Q: Speaking about the excellent start, have you been surprised by the competitiveness of the RB5? The tests didn’t really indicate it would have quite that performance…
CH:
Well, in tests you never know what everybody else is doing. We were very happy with our performance in the tests as we knew what fuel loads we were running. Obviously the Brawns took everybody by surprise. But we are where we had predicted after the last test in Barcelona.

Q: When looking at the Melbourne grid the fastest cars were running without KERS. Could that be an indication for the season?
CH:
I think the biggest benefit KERS offers is a strategic one. It gives you a start-line advantage to the first corner, behind a safety car after a restart, and also if you are defending as we have seen with Alonso. He was very effectively defending his position with KERS. The lap time advantage is debatable at the moment.

Q: When will you make your decision about Red Bull’s position on KERS? When a KERS car wins a race?
CH:
When we feel that we can get a strategic advantage out of it. We will not run KERS here in Malaysia but we have tested the Renault KERS extensively in pre-season testing and we are happy with the way it functions and operates. But again we will only use it if we feel there is a clear advantage in using it - without compromising the rest of the car.

Q: The diffuser issue overshadowed the Melbourne weekend. It looks as if the interpretation of the rules by Toyota, Williams and Brawn is the smarter solution - be it legal or not. What is Red Bull’s stance on that issue and is your technical department in Milton Keynes already working on a similar diffuser?
CH:
I don’t think it is a smarter interpretation of the rules. I think it’s just a different interpretation that goes very much against the spirit of what the rules were set out to achieve, which was very clear with the Overtaking Working Group. We protested the cars because we felt that there is ambiguity of the regulations and it opens up a huge amount of development potential on the underbody side of the car, which is aerodynamically the strongest contributor to the lap time. So we’ve got our appeal hearing with the other teams on April 14th and await clarity from that. And then we will have to decide from a development point of view how we move forward. The problems are the costs associated with it in a difficult economic climate.
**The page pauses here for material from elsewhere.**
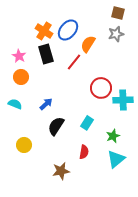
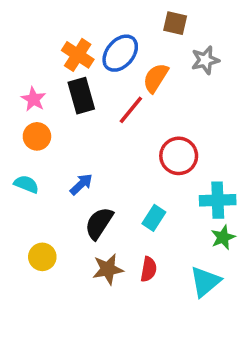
brown square: (118, 13) -> (175, 23), moved
cyan cross: (123, 100) -> (218, 200), moved
green star: (113, 136) -> (223, 237), moved
brown star: (61, 171) -> (108, 269), moved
Q: But should that diffuser be found to be in line with the regulations will you try to run something similar?
CH:
Then we will obviously be forced to do something in time for the early European Grands Prix. Of course we will have to look for a solution, but that would mean not a small change. It’s almost the whole rear of the car. And the problem is that it opens up such significant ground for development that the speed of the cars will continue to rise, which was not the intention of the regulations. We have already seen that the cars go quicker than last year’s lap times.

Q: Is somebody in the factory at Milton Keynes already working in that direction?
CH:
Adrian (Newey) has obviously been looking for a solution for some time now, but we didn’t believe that it was within line of the regulations.

Q: Sepang is a very different track to Melbourne. What do you think your boys can do here?
CH:
I don’t see any reason why we can’t be in the same position we were in Melbourne. The car’s strength is in the high-speed corners, of which there are a lot here. The drivers really do enjoy this circuit, so I don’t see a reason why we should not be as competitive here as we have been in Melbourne.

Q: Any predictions about how the weekend will go?
CH:
Obviously the Brawns still have an advantage at the moment, but hopefully we can get a little closer this weekend. The biggest problem that we have is the penalty for Sebastian - the 10-place grid penalty - which is a huge handicap, and which I personally don’t think fitted the ‘crime’, as in our view it clearly was a race incident. Mark (Webber) has always done well here, so I would be disappointed if we don’t have at least one car in the first three rows. For the race, it’s hard to say, as the weather could be the biggest variable in the race. Maybe that works for us, as Sebastian has always been good at coping with that.